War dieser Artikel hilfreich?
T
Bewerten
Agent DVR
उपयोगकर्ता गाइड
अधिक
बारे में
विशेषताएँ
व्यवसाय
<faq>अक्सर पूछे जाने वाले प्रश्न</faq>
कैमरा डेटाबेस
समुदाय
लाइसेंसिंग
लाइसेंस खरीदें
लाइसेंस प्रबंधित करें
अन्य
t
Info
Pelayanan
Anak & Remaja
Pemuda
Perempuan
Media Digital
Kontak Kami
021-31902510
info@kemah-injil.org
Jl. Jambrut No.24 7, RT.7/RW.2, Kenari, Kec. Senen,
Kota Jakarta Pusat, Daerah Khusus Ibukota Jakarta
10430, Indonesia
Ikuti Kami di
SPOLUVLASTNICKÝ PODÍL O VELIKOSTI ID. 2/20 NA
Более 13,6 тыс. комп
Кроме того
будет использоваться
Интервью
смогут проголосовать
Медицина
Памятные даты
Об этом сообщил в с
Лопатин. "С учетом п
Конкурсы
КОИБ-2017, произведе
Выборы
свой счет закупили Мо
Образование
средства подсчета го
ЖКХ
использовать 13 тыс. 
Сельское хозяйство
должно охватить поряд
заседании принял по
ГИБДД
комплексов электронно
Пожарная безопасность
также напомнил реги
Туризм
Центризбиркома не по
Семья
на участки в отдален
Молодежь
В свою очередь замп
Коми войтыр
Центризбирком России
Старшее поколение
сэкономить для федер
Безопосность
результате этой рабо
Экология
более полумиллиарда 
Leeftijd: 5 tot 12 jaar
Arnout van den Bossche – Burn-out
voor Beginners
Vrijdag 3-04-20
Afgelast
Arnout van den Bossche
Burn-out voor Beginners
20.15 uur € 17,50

********

Please reproduce all of the material exactly.

War dieser Artikel hilfreich?
T
Bewerten
Agent DVR
उपयोगकर्ता गाइड
अधिक
बारे में
विशेषताएँ
व्यवसाय
<faq>अक्सर पूछे जाने वाले प्रश्न</faq>
कैमरा डेटाबेस
समुदाय
लाइसेंसिंग
लाइसेंस खरीदें
लाइसेंस प्रबंधित करें
अन्य
t
Info
Pelayanan
Anak & Remaja
Pemuda
Perempuan
Media Digital
Kontak Kami
021-31902510
info@kemah-injil.org
Jl. Jambrut No.24 7, RT.7/RW.2, Kenari, Kec. Senen,
Kota Jakarta Pusat, Daerah Khusus Ibukota Jakarta
10430, Indonesia
Ikuti Kami di
SPOLUVLASTNICKÝ PODÍL O VELIKOSTI ID. 2/20 NA
Более 13,6 тыс. комп
Кроме того
будет использоваться
Интервью
смогут проголосовать
Медицина
Памятные даты
Об этом сообщил в с
Лопатин. "С учетом п
Конкурсы
КОИБ-2017, произведе
Выборы
свой счет закупили Мо
Образование
средства подсчета го
ЖКХ
использовать 13 тыс. 
Сельское хозяйство
должно охватить поряд
заседании принял по
ГИБДД
комплексов электронно
Пожарная безопасность
также напомнил реги
Туризм
Центризбиркома не по
Семья
на участки в отдален
Молодежь
В свою очередь замп
Коми войтыр
Центризбирком России
Старшее поколение
сэкономить для федер
Безопосность
результате этой рабо
Экология
более полумиллиарда 
Leeftijd: 5 tot 12 jaar
Arnout van den Bossche – Burn-out
voor Beginners
Vrijdag 3-04-20
Afgelast
Arnout van den Bossche
Burn-out voor Beginners
20.15 uur € 17,50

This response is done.